Copy the file-server guide below word for word, from "The majority of" to "dedicated file server.", inclusive.

> Quoted passage

+++

Inexpensive Greener File-Server Guide
Back in 1998 I was like most PC users. I had one PC, one hard drive and I was happy. Through the following years internet speeds would increase, downloadable content would become the norm and the need for storage continues to grow. These days I have three desktops in the house: my gaming pc, the pc to keep the other half happy and the home theatre PC. My PC has somehow become the hub of our file sharing (games, apps, TV recordings and backups).
I had always had a fairly high electric bill, but I put that down to the old rickety fridge, but we got a new fridge and the power usage barely dropped. I was intrigued to find out where the power was going. A friend who was doing a course in Solar Energy alerted me to a Home Energy Audit Kit that was available to borrow at the local library.
This kit includes an Australian Device called the Power-Mate. The Power Mate sits in-line with the device to be measured. This is great as you get to see the actual running cost of a device and you can even see if a device is faulty, by comparing expected draw vs. actual draw.
I slowly made my way around the house measuring devices one by one over 24hours. I tested everything from the toaster to the vacuum cleaner. Finally it came time to measure my PC. To my surprise it measured an average of 254Watts per hour which equates to approximately 6kWh a day, in monetary terms about $75 a quarter. Normally I would just turn a PC off when I’m not home or in bed. In this case however the fileserver (my PC) needs to be available for the other half accessing her files and to the HTPC recording shows at obscure hours. So I guess it’s a necessary evil. Or is it?
The majority of my PC's power usage comes from the graphics card and high end CPU, both of which are not really needed in a file server. I’m also sure a few of the old hard drives would be exacerbating the power draw. I started thinking that I may be able to save a large amount of power and money by having a dedicated file server.
With a new server in mind I pulled out a few old boxes and gave them a go, but they still pulled in excess of 130 Watts at idle, as well as being noisy and lacking in space and looks. With the two test boxes not quite living up to my expectation I decided to look around at new hardware - but they had to fit within the following criteria:
Also some non-essential criteria, that it would be nice to have:
- Must be energy efficient - less than 100 Watts at idle, to make it worthwhile
- Support large disks of 2TB and have some level of redundancy
- Must be fairly quiet
- Ideally I wouldn’t like it to cost more than $1300 with new drives
Let the decision-making begin.
- It should look nice
- It would be nice to be able to use my TV card in it
- It would be nice if it could run a low usage web server
First step: the heart and brain of any PC build, the motherboard and CPU. A quick search revealed a Mini ITX wonderland of small, low power, high feature, ATOM processor based motherboards. I wanted a decent processor so I decided I would look for an Intel Atom D5xx series based motherboard, which is the highest-spec Atom CPU I could find released on a motherboard and available to buy in Australia. Ideally it needed more than 2 SATA ports, gigabit networking and a serial connection for my UPS. I ended up with two boards from reliable manufacturers that fit the requirements; the Gigabyte GA-D525TUD and the Asus AT5NM10-I. Both are priced similarly at $120 and $125 respectively. So let’s take a closer look.

+++

> Data listing
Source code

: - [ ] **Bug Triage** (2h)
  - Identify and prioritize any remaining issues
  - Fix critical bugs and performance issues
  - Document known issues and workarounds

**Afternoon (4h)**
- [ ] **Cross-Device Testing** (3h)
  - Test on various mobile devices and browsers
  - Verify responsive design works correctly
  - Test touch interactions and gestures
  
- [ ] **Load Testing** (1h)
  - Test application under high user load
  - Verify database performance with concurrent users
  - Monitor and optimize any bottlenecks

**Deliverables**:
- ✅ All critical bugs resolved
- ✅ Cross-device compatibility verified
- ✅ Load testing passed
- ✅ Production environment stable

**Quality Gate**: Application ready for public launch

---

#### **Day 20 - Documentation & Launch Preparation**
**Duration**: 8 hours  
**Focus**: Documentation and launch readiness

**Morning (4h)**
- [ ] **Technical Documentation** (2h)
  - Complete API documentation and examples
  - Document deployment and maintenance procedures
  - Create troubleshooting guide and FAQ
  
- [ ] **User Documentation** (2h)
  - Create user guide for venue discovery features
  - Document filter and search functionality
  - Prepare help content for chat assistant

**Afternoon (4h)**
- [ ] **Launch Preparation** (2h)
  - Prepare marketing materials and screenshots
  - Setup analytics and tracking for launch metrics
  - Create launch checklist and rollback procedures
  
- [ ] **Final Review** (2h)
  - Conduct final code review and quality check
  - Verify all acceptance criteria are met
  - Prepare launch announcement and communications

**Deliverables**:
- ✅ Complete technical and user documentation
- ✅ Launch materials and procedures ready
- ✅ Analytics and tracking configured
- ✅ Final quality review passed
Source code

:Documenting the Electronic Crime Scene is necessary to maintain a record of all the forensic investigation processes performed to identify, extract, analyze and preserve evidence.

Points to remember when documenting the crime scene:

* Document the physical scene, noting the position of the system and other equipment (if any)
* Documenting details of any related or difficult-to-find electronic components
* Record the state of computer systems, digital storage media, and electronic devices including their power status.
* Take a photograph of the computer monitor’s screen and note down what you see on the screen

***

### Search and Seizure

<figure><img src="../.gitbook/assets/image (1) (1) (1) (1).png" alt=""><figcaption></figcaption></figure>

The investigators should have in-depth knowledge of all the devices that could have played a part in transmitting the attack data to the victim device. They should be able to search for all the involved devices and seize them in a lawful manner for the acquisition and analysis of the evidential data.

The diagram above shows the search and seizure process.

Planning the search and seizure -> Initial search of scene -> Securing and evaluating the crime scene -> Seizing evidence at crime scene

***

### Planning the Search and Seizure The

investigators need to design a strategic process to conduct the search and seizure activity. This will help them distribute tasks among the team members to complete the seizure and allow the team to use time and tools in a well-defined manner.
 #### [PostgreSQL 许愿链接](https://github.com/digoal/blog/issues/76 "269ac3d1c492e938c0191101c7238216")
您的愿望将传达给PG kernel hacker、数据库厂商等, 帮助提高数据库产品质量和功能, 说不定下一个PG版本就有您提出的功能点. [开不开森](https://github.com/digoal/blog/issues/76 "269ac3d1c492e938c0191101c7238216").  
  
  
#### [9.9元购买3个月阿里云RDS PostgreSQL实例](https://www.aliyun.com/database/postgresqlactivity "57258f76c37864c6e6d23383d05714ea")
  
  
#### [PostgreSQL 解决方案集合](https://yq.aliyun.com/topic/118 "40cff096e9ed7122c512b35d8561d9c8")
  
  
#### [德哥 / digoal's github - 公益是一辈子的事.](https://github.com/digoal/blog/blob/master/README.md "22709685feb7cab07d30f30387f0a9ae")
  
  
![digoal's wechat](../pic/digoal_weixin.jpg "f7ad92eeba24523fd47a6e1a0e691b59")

+++

> Answer
The majority of my PC's power usage comes from the graphics card and high end CPU, both of which are not really needed in a file server. I’m also sure a few of the old hard drives would be exacerbating the power draw. I started thinking that I may be able to save a large amount of power and money by having a dedicated file server.